General outlier detection for univariate datasets
Source:vignettes/generaloutlier.Rmd
generaloutlier.Rmd
Introduction to general data outlier detection
The presence of outliers is a general concern even is data which is not specifically for species distribution modelling. Also, the same approach of adhoc selection of outlier detection method is considered to detect and remove outliers in the data, which increased subjectivity. Therefore, we extend specleanr principle of ensembling multiple outlier detection methods to identify absolute outliers in the datasets which can later be removed.

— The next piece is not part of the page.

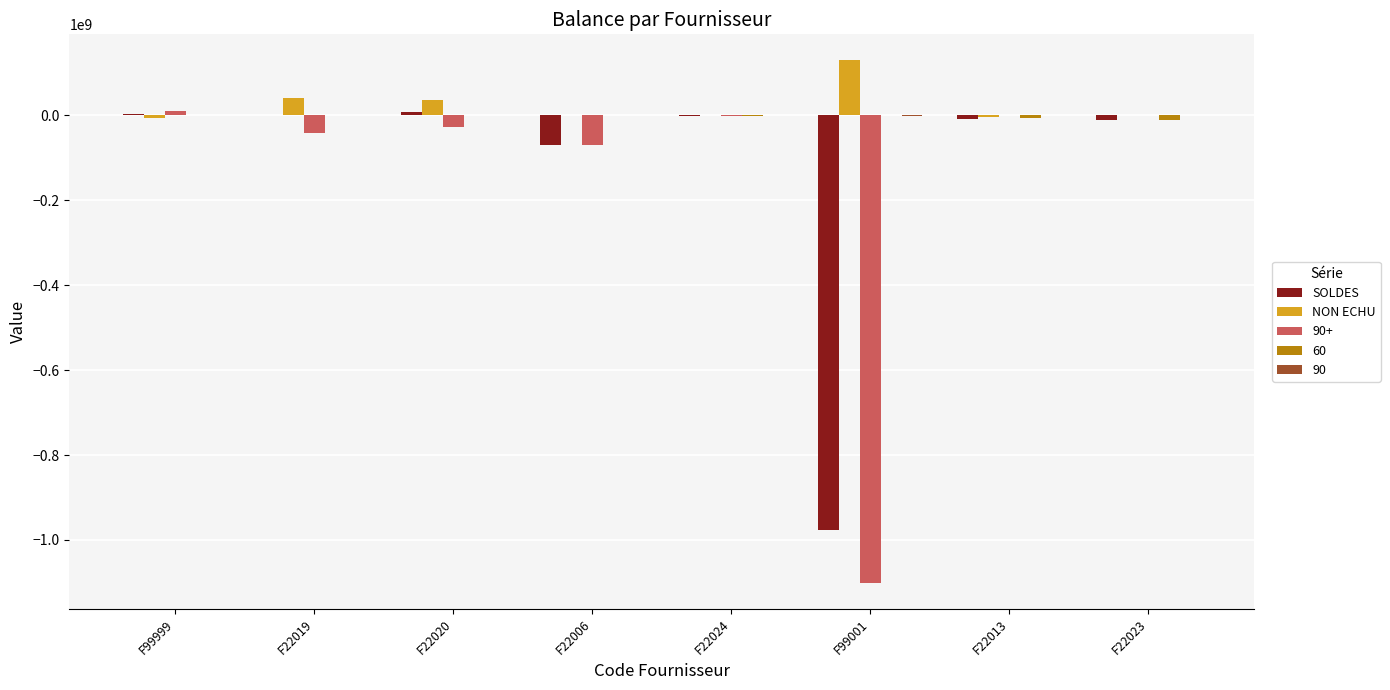

What is the sum of all NON ECHU values?

196862154.0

The same process is followed but the no data extraction and evaluating model performance is required.
Below is a detailed workflow for objectively detecting and removing outlier in iris dataset which is incorporated in the dataset package in R programming Language
irisdata1 <- iris
#introduce outlier data and NAs
rowsOutNA1 <- data.frame(x= c(344, NA,NA, NA),
x2 = c(34, 45, 544, NA),
x3= c(584, 5, 554, NA),
x4 = c(575, 4554,474, NA),
x5 =c('setosa', 'setosa', 'setosa', "setosa"))
colnames(rowsOutNA1) <- colnames(irisdata1)

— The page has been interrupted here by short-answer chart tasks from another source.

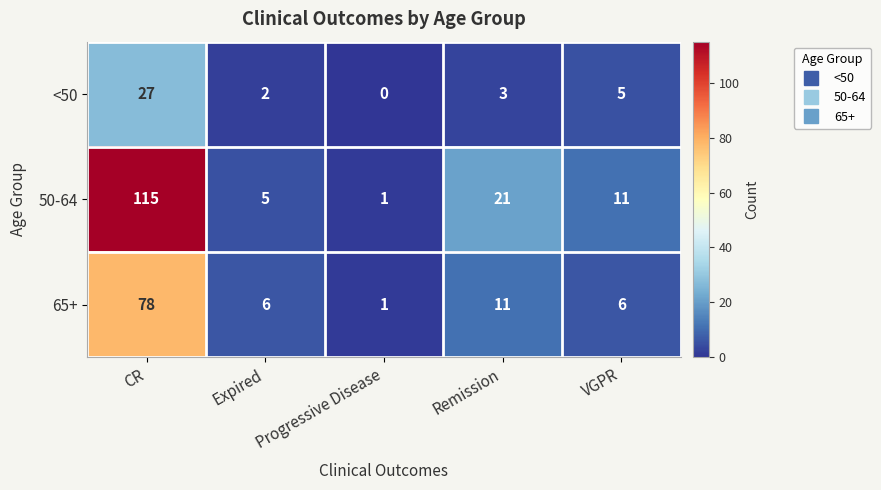

Between Progressive Disease and Remission, which series saw the biggest shift?

50-64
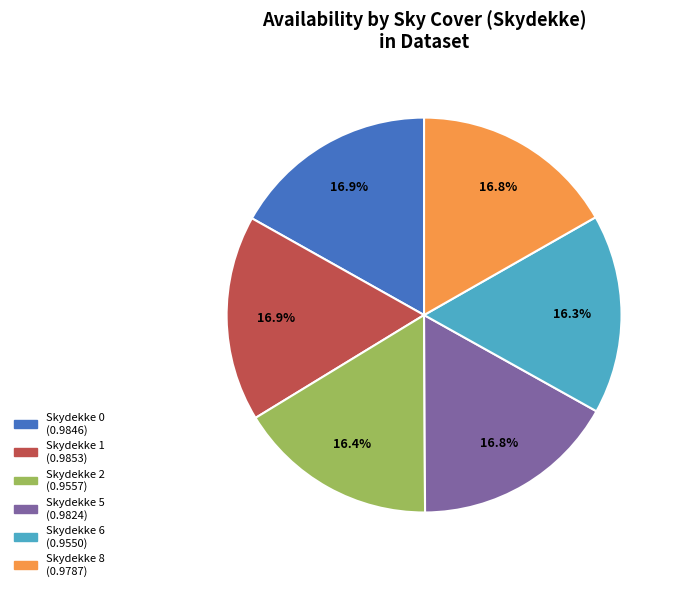

Count the number of slices in the pie.

6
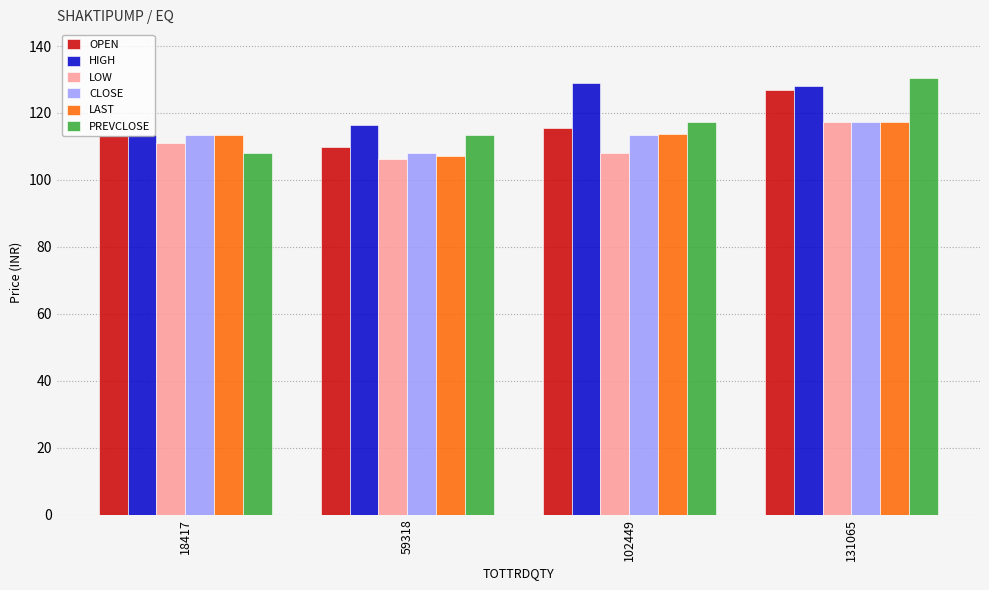

Is it true that PREVCLOSE equals 130.5 at 131065?

True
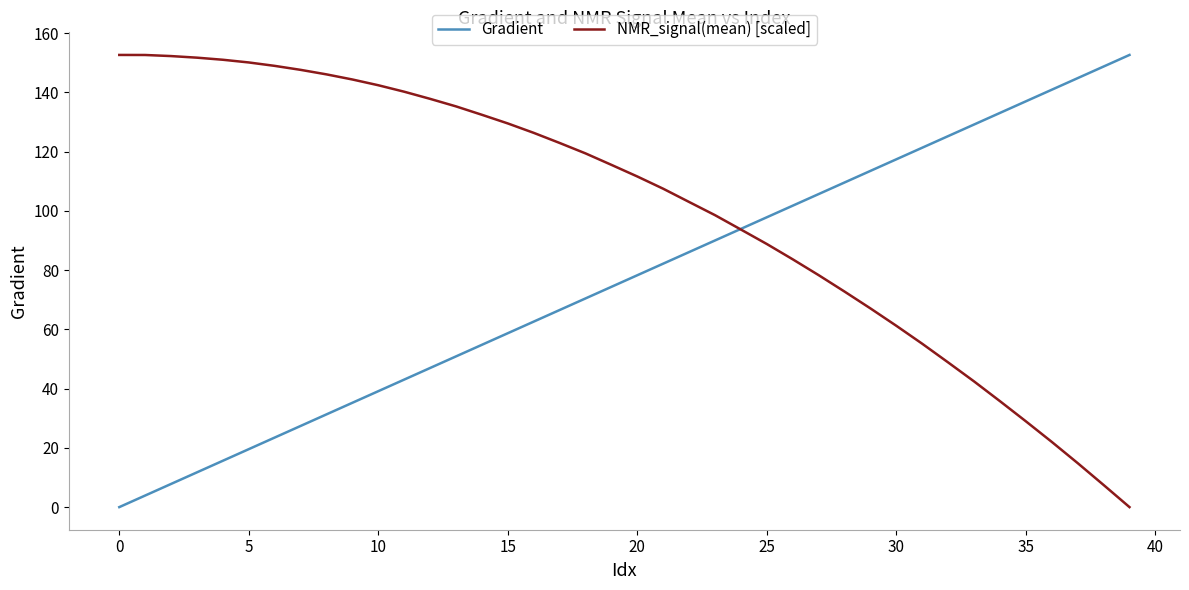

Count the number of data series in this chart.

2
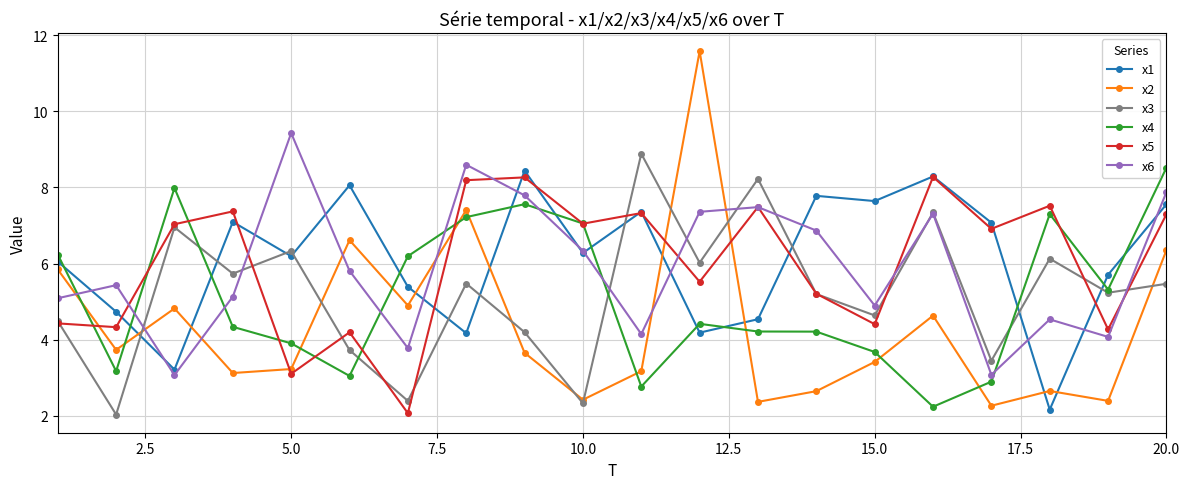

True or false: x4 and x6 intersect in this chart.

True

dfinal <- rbind(irisdata1, rowsOutNA1)
Detecting outlier in changed iris dataset*
We can only use univariate methods to detect only in in variable such
as Sepal.Length or we can exclude the species column and also use
multivariate methods such as isolation forest, Mahalanobis outlier
detection method or One class support vector machines. To identify the
methods allowed in this package, run
**extractMethod()**
NOTE * Because we are considering univariate analysis, the parameter sdm is set to FALSE.
Also, all multivariate outlier detection methods are not necessary for univariate datasets. The function extractMethods() can be used to identify the different methods allowed.
Indicate na.inform to show how NAs are handled in the dataset. If percentage NAs in a column are greater than then missingness parameter, then that particular column will be removed. Otherwise, the rows with NAs will be removed using na.omit to avoid failing the outlier detection methods. In summary, increasing missingness may lead to loss many rows especially if any column has more missing values.
Filter out only setosa data before outlier detection
setosadf <- dfinal[dfinal$Species%in%"setosa",c("Sepal.Width", 'Species')]
setosa_outlier_detection <- multidetect(data = setosadf,
var = 'Sepal.Width',
multiple = FALSE,
methods = c("adjbox", "iqr", "hampel","jknife",
"seqfences", "mixediqr",
"distboxplot", "semiqr",
"zscore", "logboxplot", "medianrule"),
silence_true_errors = FALSE,
missingness = 0.1,
sdm = FALSE,
na.inform = TRUE)
#> 1 (1.85%) NAs removed for parameter Sepal.Width.
#extractMethods()
Obtaining quality controlled dataset using loess method or data labelling
setosa_qc_loess <- extract_clean_data(refdata = setosadf,
outliers = setosa_outlier_detection, loess = TRUE)
#clean dataset
nrow(setosa_qc_loess)
#> [1] 51
#reference data
nrow(setosadf)
#> [1] 54
setosa_qc_labeled <- classify_data(refdata = setosadf, outliers = setosa_outlier_detection)
Visualise labelled quality controlled dataset
ggenvironmentalspace(setosa_qc_labeled,
type = '1D',
ggxangle = 45,
scalecolor = 'viridis',
xhjust = 1,
legend_position = 'blank',
ylab = "Number of records",
xlab = "Outlier labels")
For multiple species
NOTE
- For multiple groups, the parameter multiple is changed to TRUE and the var_col should be provided as demonstrated below.
multspp_outlier_detection <- multidetect(data = dfinal,
var = 'Sepal.Width',
multiple = TRUE,
var_col = "Species",
methods = c("adjbox", "iqr", "hampel","jknife",
"seqfences", "mixediqr",
"distboxplot", "semiqr",
"zscore", "logboxplot", "medianrule"),
silence_true_errors = FALSE,
missingness = 0.1,
sdm = FALSE,
na.inform = TRUE)
#> 1 (1.85%) NAs removed for parameter Sepal.Width.
#> 0 (0%) NAs removed for parameter Sepal.Width.
#> 0 (0%) NAs removed for parameter Sepal.Width.
Obtaining quality controlled dataset using loess method or data labelling
multsp_qc_loess <- extract_clean_data(refdata = dfinal,
outliers = multspp_outlier_detection,
var_col = 'Species',
loess = TRUE)
#clean dataset
nrow(multsp_qc_loess)
#> [1] 151
#reference data
nrow(dfinal)
#> [1] 154
multi_qc_labeled <- classify_data(refdata = dfinal,
outliers = multspp_outlier_detection,
var_col = 'Species')
Visualise labelled quality controlled dataset
ggenvironmentalspace(multi_qc_labeled,
type = '1D',
ggxangle = 45,
scalecolor = 'viridis',
xhjust = 1,
legend_position = 'blank',
ylab = "Number of records",
xlab = "Outlier labels")
The package is undergoing peer review for publication